Man wird es kaum glauben, aber Berlin besteht nicht nur aus dem Mitte genannten Stadtteil um das Brandenburger Tor herum, wo eine gesunde Goldgräbermentalität und der betonierte Größenwahn der Stadtplaner den Ton angeben.

Es gibt auch noch den Westen

früher ein subventionierter Biotop für Cleverles und andere Glücksritter. Heute sind sie einem härteren Konkurrenzkampf ausgesetzt, vor allem wenn sie glauben, in der Gastronomie ihr Glück machen zu können.
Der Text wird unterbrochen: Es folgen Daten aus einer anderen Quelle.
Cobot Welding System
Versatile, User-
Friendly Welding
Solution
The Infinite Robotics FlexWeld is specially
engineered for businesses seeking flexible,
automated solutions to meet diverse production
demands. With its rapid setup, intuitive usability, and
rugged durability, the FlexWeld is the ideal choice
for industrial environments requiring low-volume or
Tragischerweise sind die traditionellen Adressen um den Kurfürstendamm herum in Vergessenheit geraten, was für Berlin-Besucher wiederum nicht so tragisch ist, wenn man bedenkt, was dort den hungrigen Globetrottern geboten wurde.
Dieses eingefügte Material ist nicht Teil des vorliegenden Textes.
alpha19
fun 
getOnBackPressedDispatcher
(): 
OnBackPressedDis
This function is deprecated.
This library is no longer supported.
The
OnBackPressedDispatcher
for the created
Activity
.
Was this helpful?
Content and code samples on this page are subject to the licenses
Der alte Westen der neuen Metropole hat keine Anziehungskraft mehr für die ununterbrochen telefonierenden Wichtigtuer.

Dass Karasek jede Nacht in der Paris Bar verbringt, wissen wir durch die Boulevardpresse, ohne dass dies unser Bedürfnis verstärkte, diesem Zentrum der Eitelkeiten einen neuen Besuch abzustatten. Auch in den benachbarten Adressen, wo uns früher manches knusprige Wiener Schnitzel serviert wurde und wo sich immer noch die Nachtschwärmer um kleine Tische drängen, ist nichts so geblieben, wie es einmal war: Das Personal einschließlich der teuren Köche ist ausgewechselt, die Wattstärke der Glühbirnen verringert und die Größe der Portionen verdoppelt worden - eine sicherere Methode zur Senkung des Niveaus gibt es nicht.
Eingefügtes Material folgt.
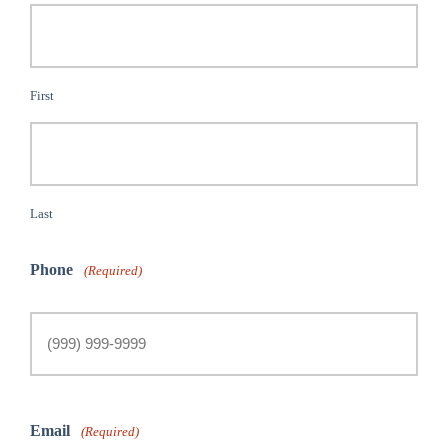
First
Last
Phone
(Required)
Email
(Required)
Allerdings gibt es immer noch Die Quadriga im Hotel Brandenburger Hof, den Bamberger Reiter in der Regensburger Straße und Ana e Bruno, den avantgardistischen Italiener in der Sophie-Charlotten-Straße. Nicht zu vergessen natürlich das Vivaldi im Ritz-Carlton-Hotel im noblen Stadtteil Grunewald, wo der von mir überaus geschätzte Paul Urchs kocht.